Many, many men feel entitled to women’s bodies. They feel that way because they’re told that they are entitled to women’s bodies. They are fed messages that support this theory, they hear jokes that rest on the assumption that this theory’s right. They see violent rapists being given slaps on the wrist, or going entirely unpunished, or even being lionised for their bravery in the face of bitchy, accusing women. They see men use their power as a means to coerce women for sex, and they watch them get away with it. Again and again and again.
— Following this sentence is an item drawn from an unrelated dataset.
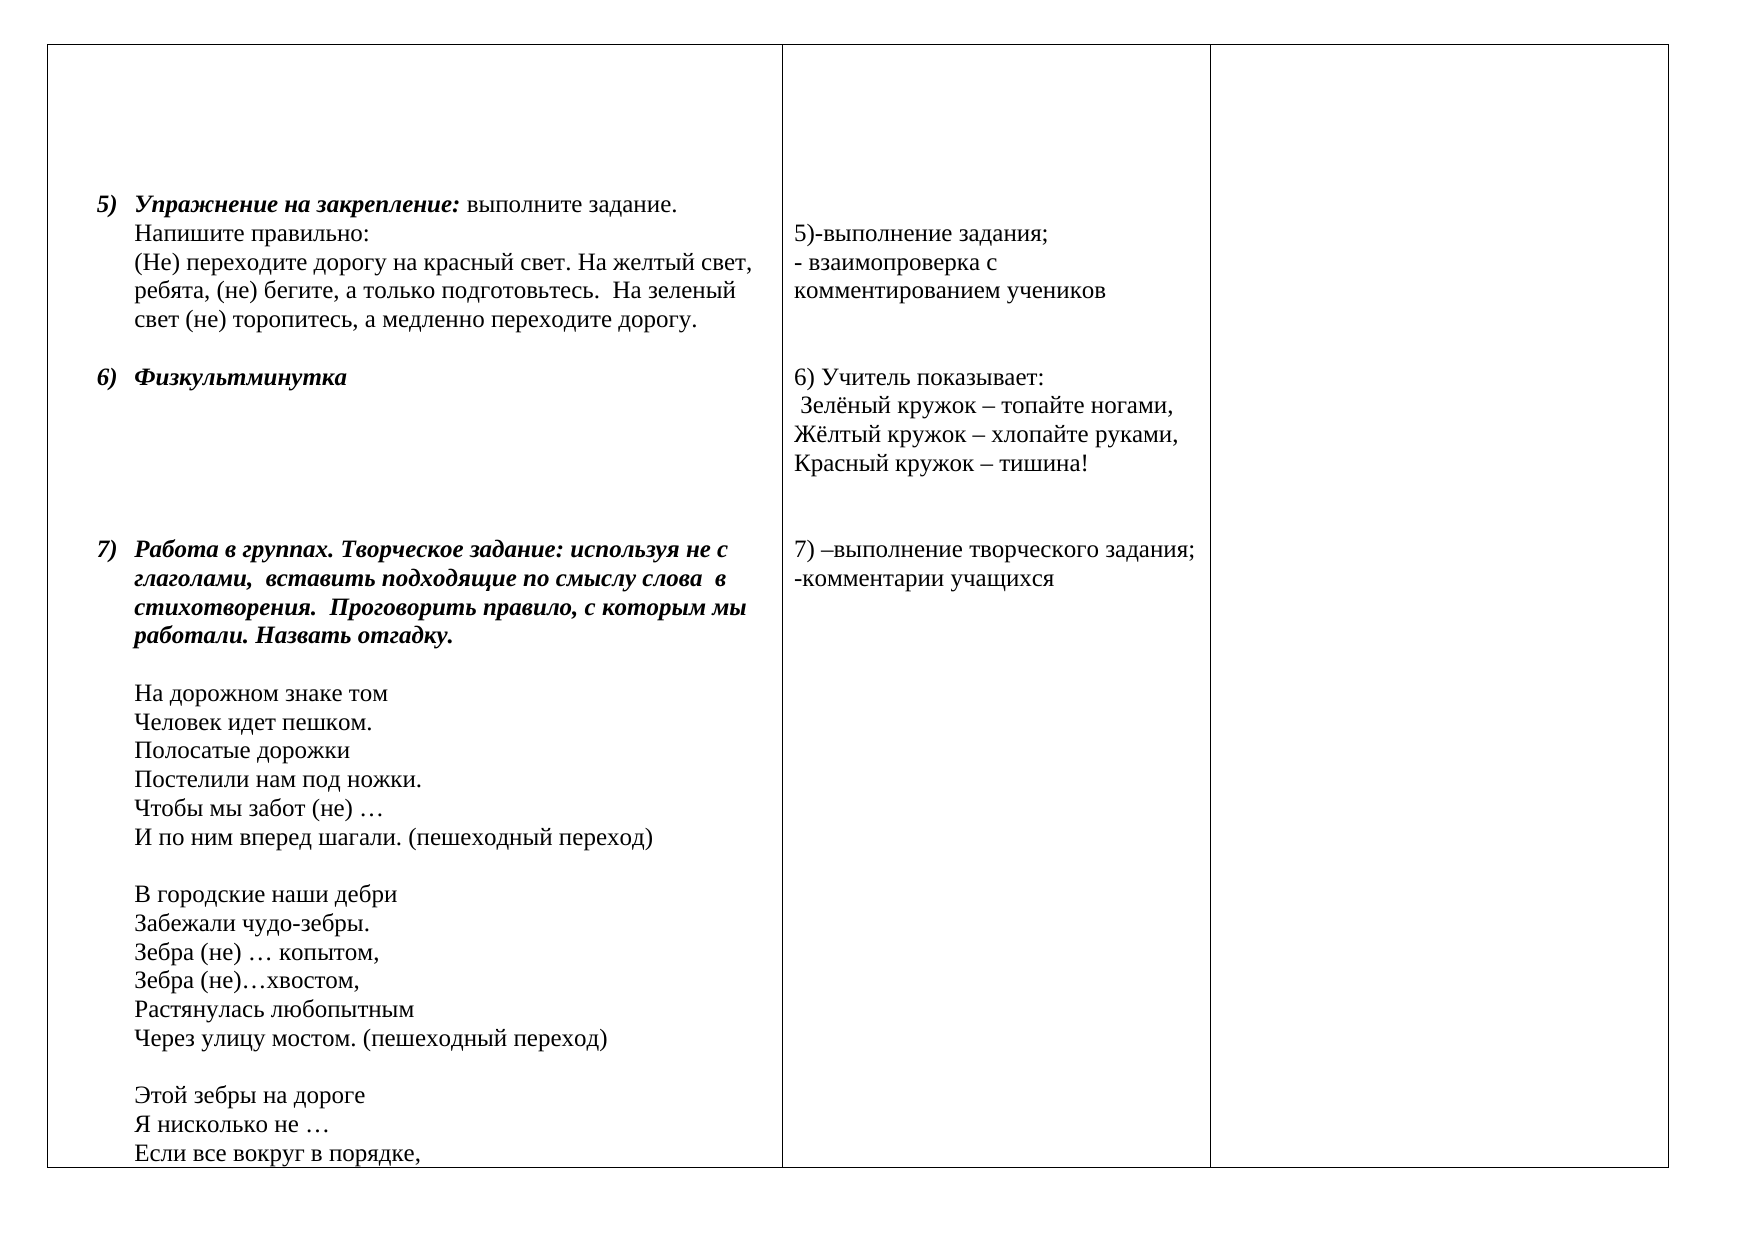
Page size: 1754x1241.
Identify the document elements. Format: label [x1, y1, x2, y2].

table_cell [783, 45, 1210, 1167]
table_cell [1211, 45, 1668, 1167]
table_cell [48, 45, 782, 1167]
Still there’ll be some people who get angry because I’ve said ‘men’ feel entitled to women’s bodies. I could qualify and say ‘young men’, or ‘young white men’ or ‘young white men who have been radicalised in gruesome corners of the internet’, and perhaps that would save a few comments or salve a few consciences.
But it’s not what I want to say, and more importantly it’s not the whole truth. Incels aren’t the start and end of the problem – the problem’s way bigger than that. It’s in the way we talk about sex, and the way we disregard women’s autonomy. It’s in conversations that offer sex workers as a kind of human shield to protect ‘other’ women from violent men, rather than recognising that these violent men are a threat to all of us. In discussions where I’m encouraged to listen to – and sympathise with – men who see me as less than human.
The problem isn’t just some individuals who feel entitled to women’s bodies, it’s that many still believe women aren’t really people at all. We are somewhere between pets and chattel: to be rescued or protected or punished or controlled or shared around like so much apple pie.
Something’s wrong with our men, and we need to put it right, but we can only put it right if we acknowledge the whole ugly problem.
This is not about ‘incels’ – it’s about all of us.